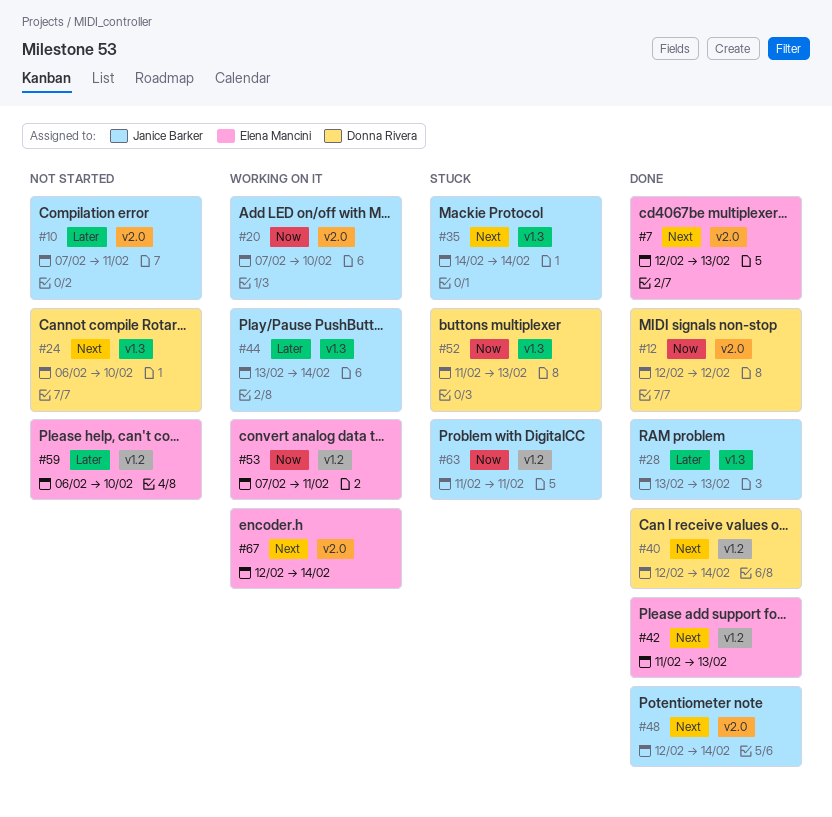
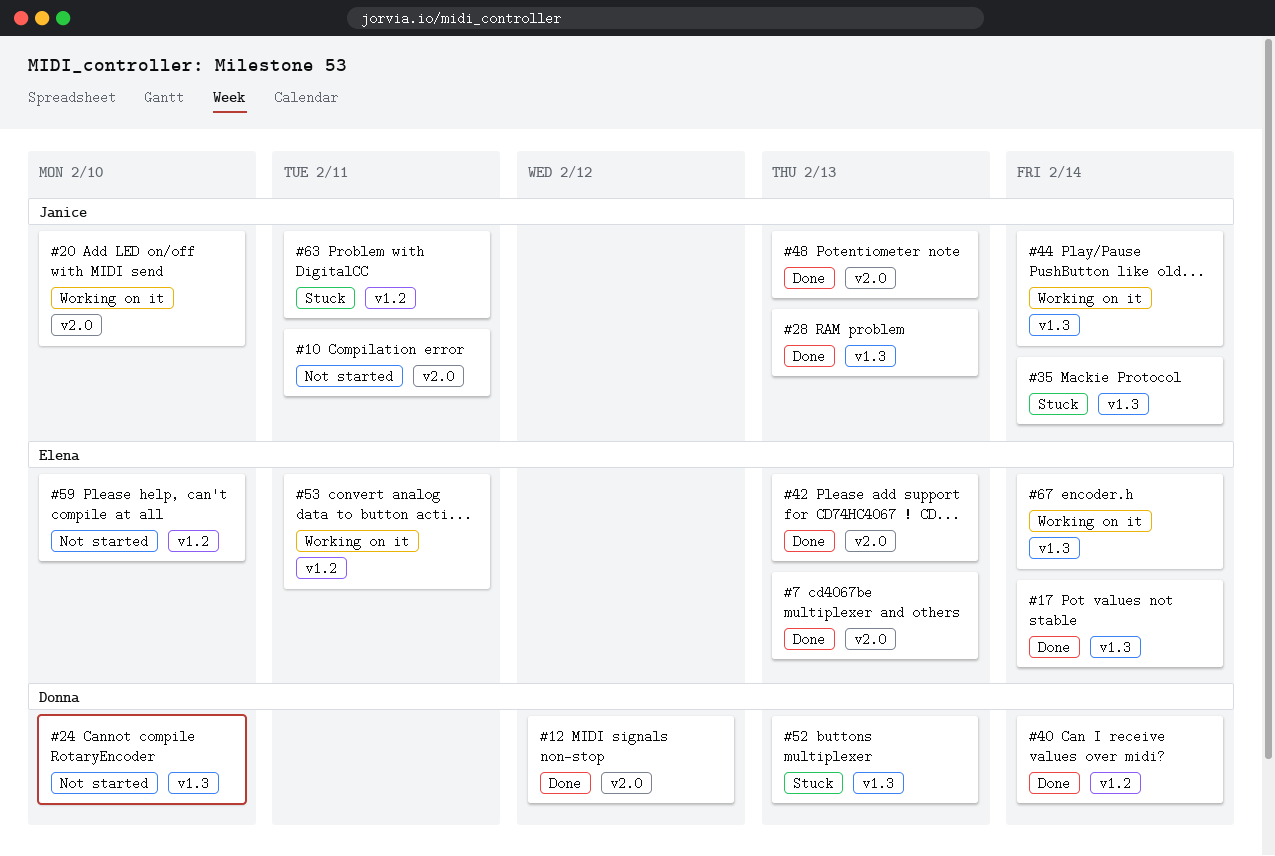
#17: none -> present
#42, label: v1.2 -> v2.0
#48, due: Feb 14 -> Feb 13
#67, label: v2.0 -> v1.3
:::
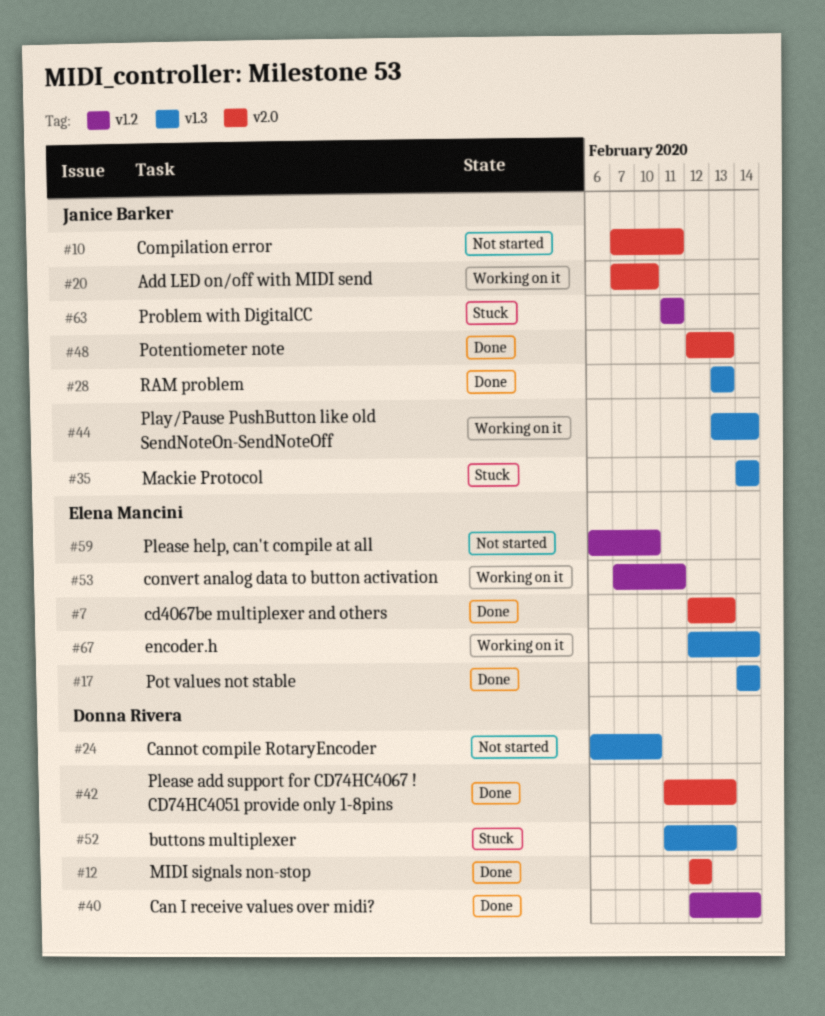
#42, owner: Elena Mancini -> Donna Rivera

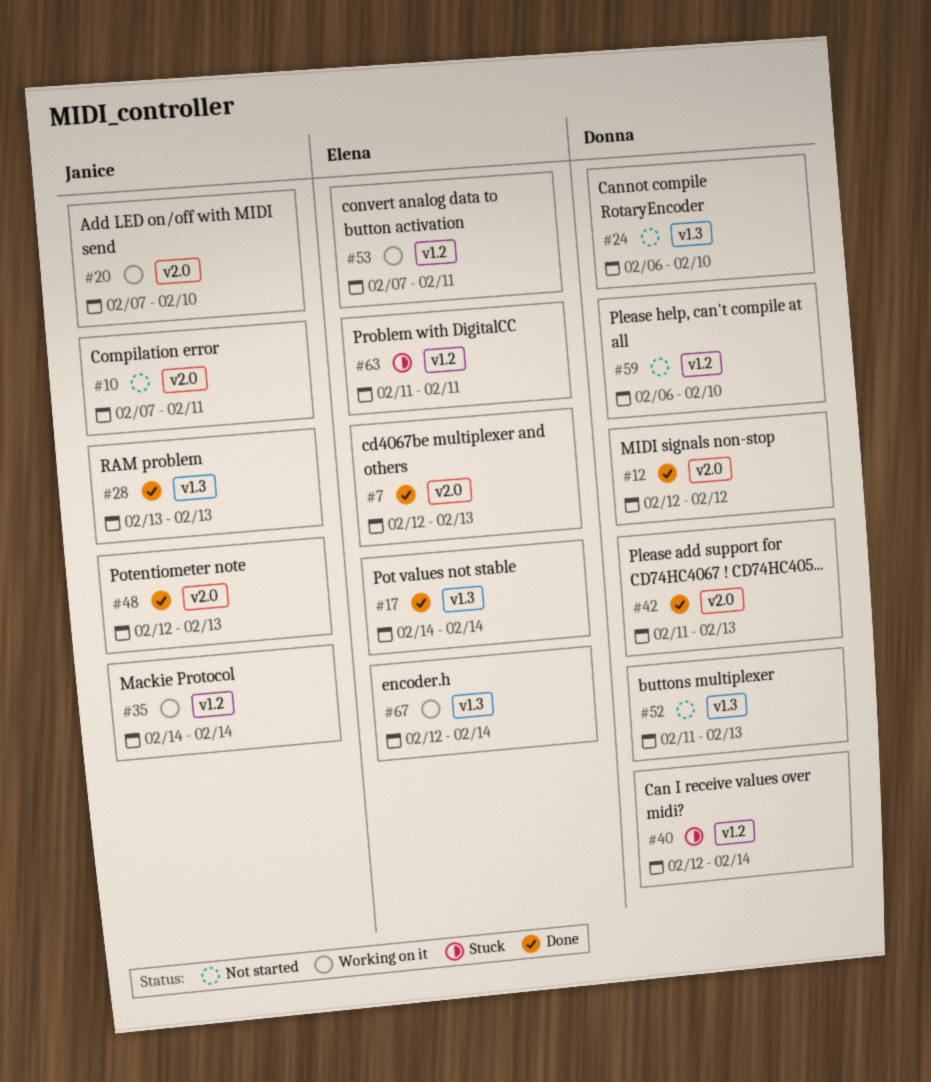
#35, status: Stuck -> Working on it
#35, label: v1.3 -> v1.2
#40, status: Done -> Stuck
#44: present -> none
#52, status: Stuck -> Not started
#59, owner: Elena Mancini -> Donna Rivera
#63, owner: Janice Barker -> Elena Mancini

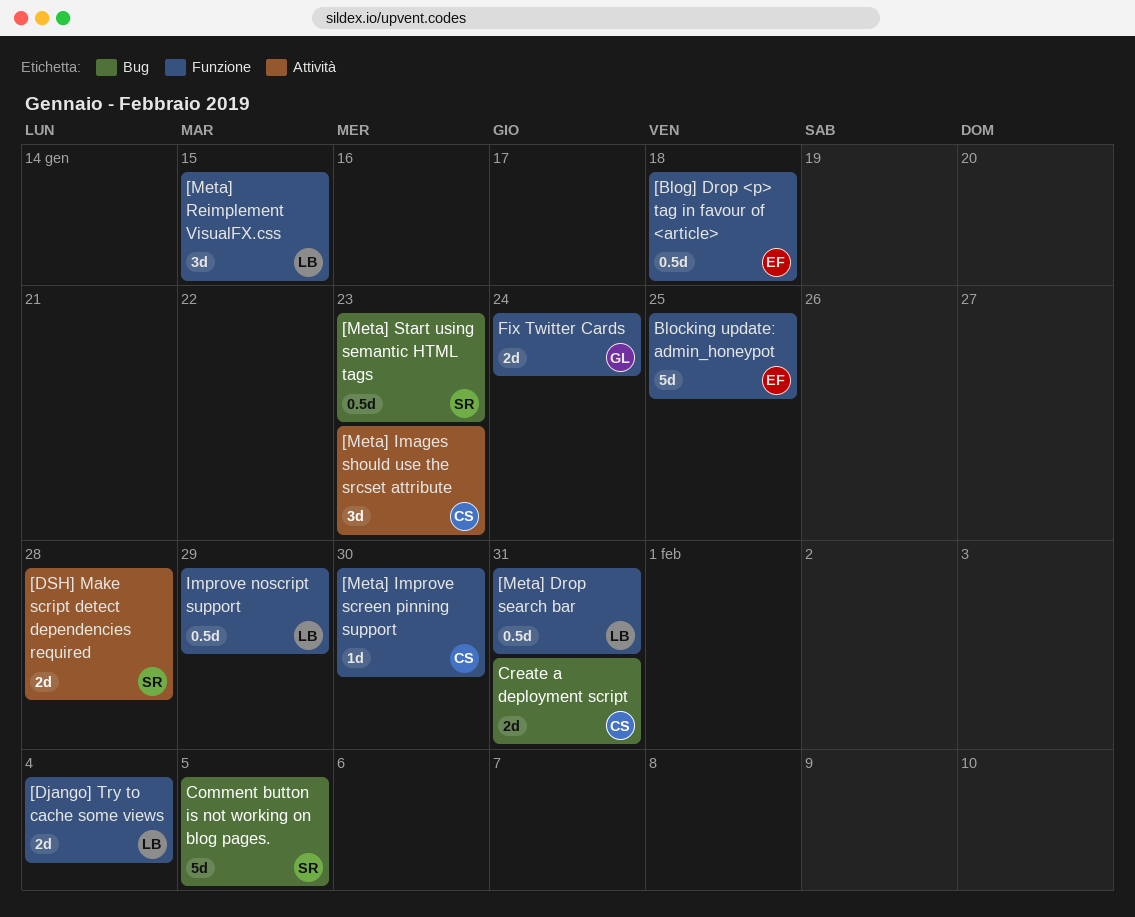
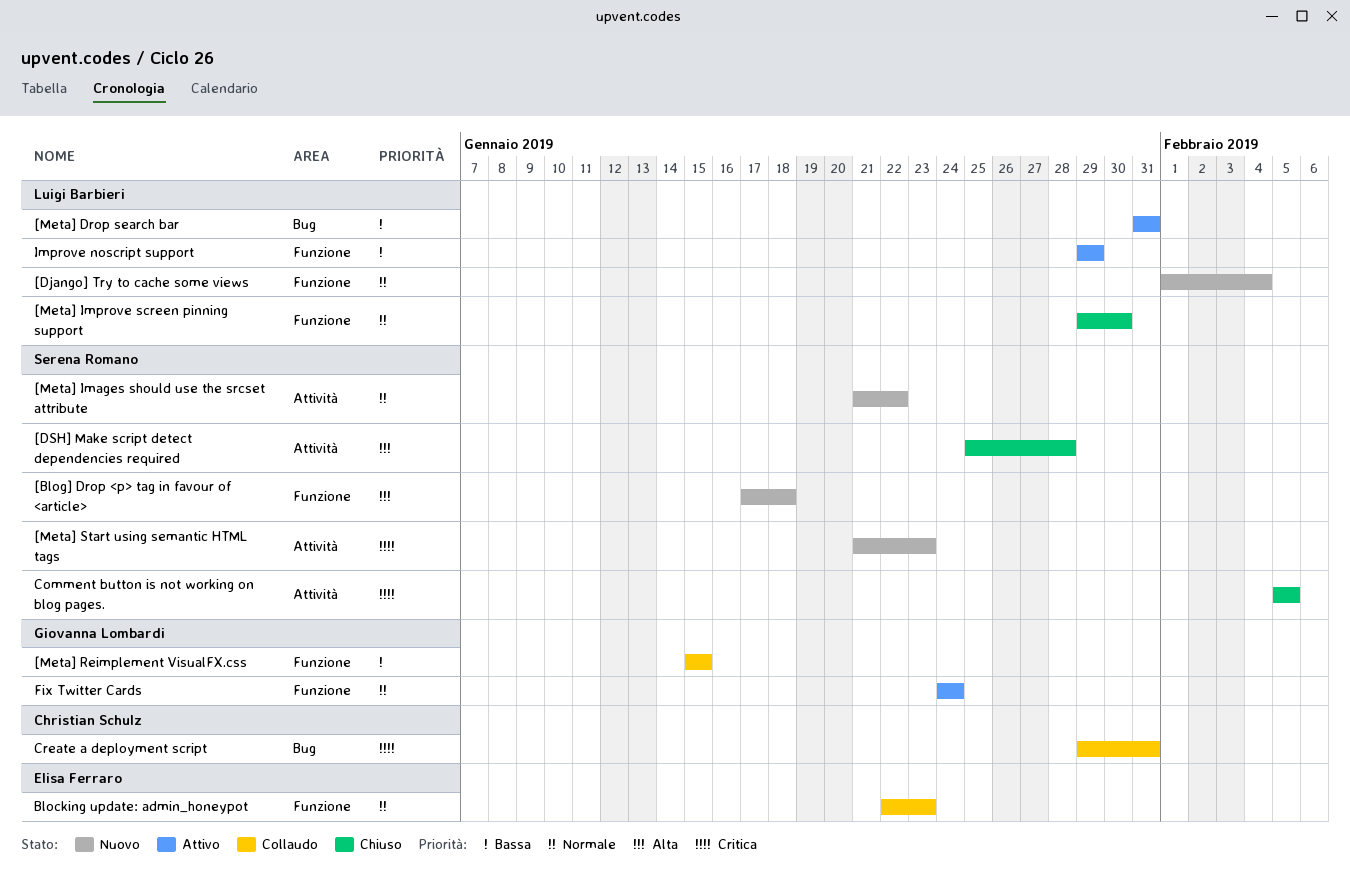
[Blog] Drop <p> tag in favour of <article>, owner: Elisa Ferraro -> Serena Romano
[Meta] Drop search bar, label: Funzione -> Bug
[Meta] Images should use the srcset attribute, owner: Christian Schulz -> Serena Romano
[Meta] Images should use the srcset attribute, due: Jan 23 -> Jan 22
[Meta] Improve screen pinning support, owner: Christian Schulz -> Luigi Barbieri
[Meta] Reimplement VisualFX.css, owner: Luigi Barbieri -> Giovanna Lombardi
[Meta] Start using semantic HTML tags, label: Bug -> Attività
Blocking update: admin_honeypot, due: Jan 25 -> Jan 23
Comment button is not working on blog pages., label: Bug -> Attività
:::
**Your task**. Filter the entries above down to the lines containing the word "Attività".

**Output of the exercise**.
[Meta] Start using semantic HTML tags, label: Bug -> Attività
Comment button is not working on blog pages., label: Bug -> Attività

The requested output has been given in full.